Extracted text section start
In my never ending attempt to enter the world of fascism, to understand how it took hold, how people participated, were victimized or survived it, I been reading The Bookshop in Berlin by Francoise Frenkle which recounts her experience of owning a French bookstore in Berlin from 1921to 1939 whereupon, as a Jewish woman, she spent World War II escaping and avoiding the Nazi’s. She paints a vivid portrait of an unpredictable life for those who lived in Germany, Italy, and France. She describes everyday activities and deprivations almost like the times we live in now. Not knowing what to expect day to day, feeling the possibility of danger at any moment, thankful for those who takes risks so we can survive, and sometimes, dumbfounded by those who take advantage when they are afraid or hungry or both.


I’m getting used to being a hermit.  Right now I’m sitting in my back yard, birds singing, a gentle breeze wafting through the air.   Most days, this pleasure isn’t possible due to Jersey’s weather, sticky and humid.  Today, there is a battle amongst the avian species for space in the bird bath- cardinals versus grackles. The grackles, a much maligned bird, are winning: they’re seen as bullies. The cardinals retreat to nearby bushes. Then the grackles have it out with each other even pushing the young aside. With limited resources, they are forced to fight amongst themselves. Would more birdbaths work? My backyard world mirrors the problems facing my fellow citizens.
Extracted text section end
Entries supplied section start
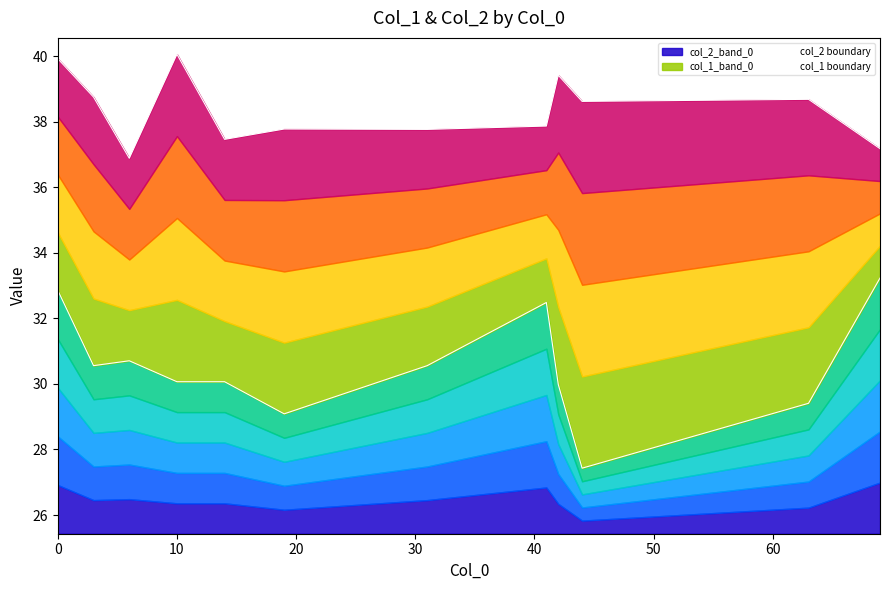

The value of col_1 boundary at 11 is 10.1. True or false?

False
Entries supplied section end
Entries supplied section start
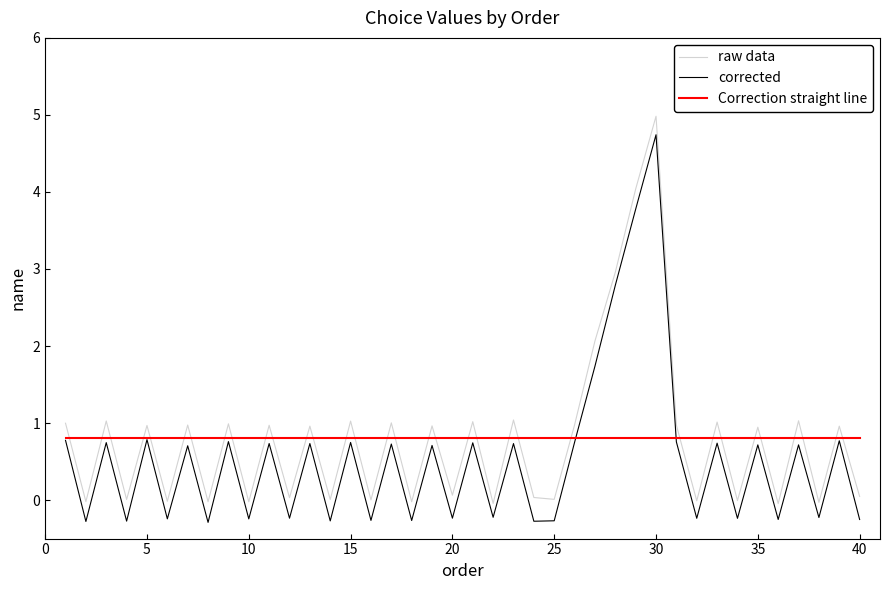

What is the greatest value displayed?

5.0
Entries supplied section end
Prompt 1: Reproduce the passage of the personal essay running from "I’m getting used" up to and including "my fellow citizens.".
Prompt 2: Continue the personal essay about reading The Bookshop in Berlin and watching backyard birds, picking up after its final sentence.

Answer 1:
I’m getting used to being a hermit.  Right now I’m sitting in my back yard, birds singing, a gentle breeze wafting through the air.   Most days, this pleasure isn’t possible due to Jersey’s weather, sticky and humid.  Today, there is a battle amongst the avian species for space in the bird bath- cardinals versus grackles. The grackles, a much maligned bird, are winning: they’re seen as bullies. The cardinals retreat to nearby bushes. Then the grackles have it out with each other even pushing the young aside. With limited resources, they are forced to fight amongst themselves. Would more birdbaths work? My backyard world mirrors the problems facing my fellow citizens.

Answer 2:
The Triumphant Grackles

Ruth Bader Ginsburg died September 20th leaving a dark hole in the Supreme Court that can now be filled by another right wing judge of Trump’s choosing. What went into her decision to stay on the court through all her illnesses? If she had left early enough, could Obama have filled her place? Was she worried that he couldn’t?

Does my cat Milo, blind and in human years hitting 90, use the same reasoning? Does he figure, I won’t be able to replace him?